Provided entries »
--*--

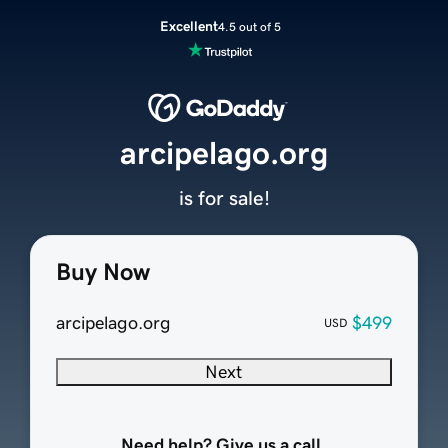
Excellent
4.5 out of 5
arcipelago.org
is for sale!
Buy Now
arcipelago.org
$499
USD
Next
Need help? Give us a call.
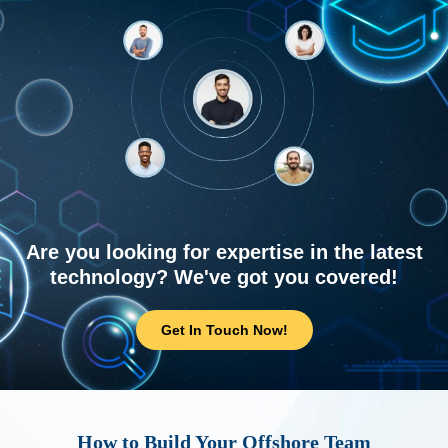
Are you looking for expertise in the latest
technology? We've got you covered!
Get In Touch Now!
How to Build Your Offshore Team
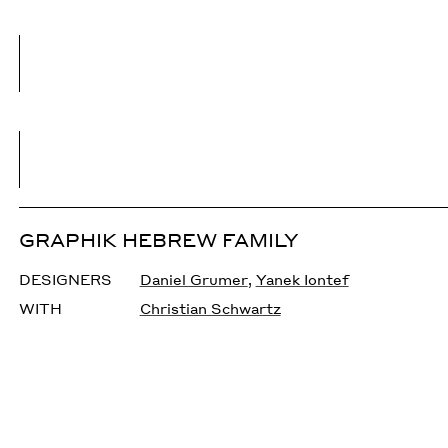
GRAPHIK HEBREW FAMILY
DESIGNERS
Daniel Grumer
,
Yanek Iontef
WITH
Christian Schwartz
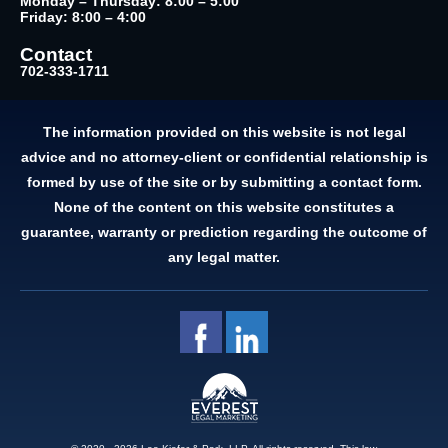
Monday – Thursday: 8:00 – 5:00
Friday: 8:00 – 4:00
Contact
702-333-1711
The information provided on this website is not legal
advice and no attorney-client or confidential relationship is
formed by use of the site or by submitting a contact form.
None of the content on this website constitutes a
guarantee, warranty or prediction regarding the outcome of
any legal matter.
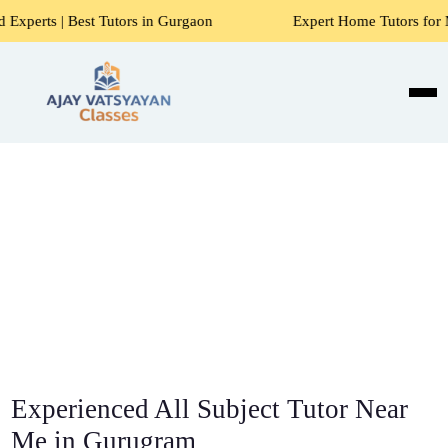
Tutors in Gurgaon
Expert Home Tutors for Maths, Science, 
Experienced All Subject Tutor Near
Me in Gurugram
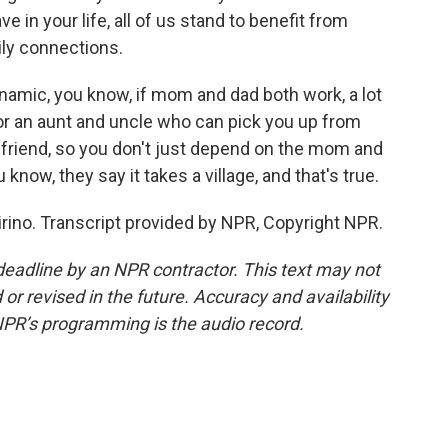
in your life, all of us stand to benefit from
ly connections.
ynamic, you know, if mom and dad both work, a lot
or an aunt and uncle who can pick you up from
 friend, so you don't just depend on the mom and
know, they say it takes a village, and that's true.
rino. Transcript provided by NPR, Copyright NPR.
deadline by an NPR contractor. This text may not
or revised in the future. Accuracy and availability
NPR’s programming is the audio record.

--*--

Exercise instructions » Repeat word for word the lines above, starting at the line that contains "Monday – Thursday: 8:00 – 5:00" and ending at the line that contains "formed by use".

Your response »
Monday – Thursday: 8:00 – 5:00
Friday: 8:00 – 4:00
Contact
702-333-1711
The information provided on this website is not legal
advice and no attorney-client or confidential relationship is
formed by use of the site or by submitting a contact form.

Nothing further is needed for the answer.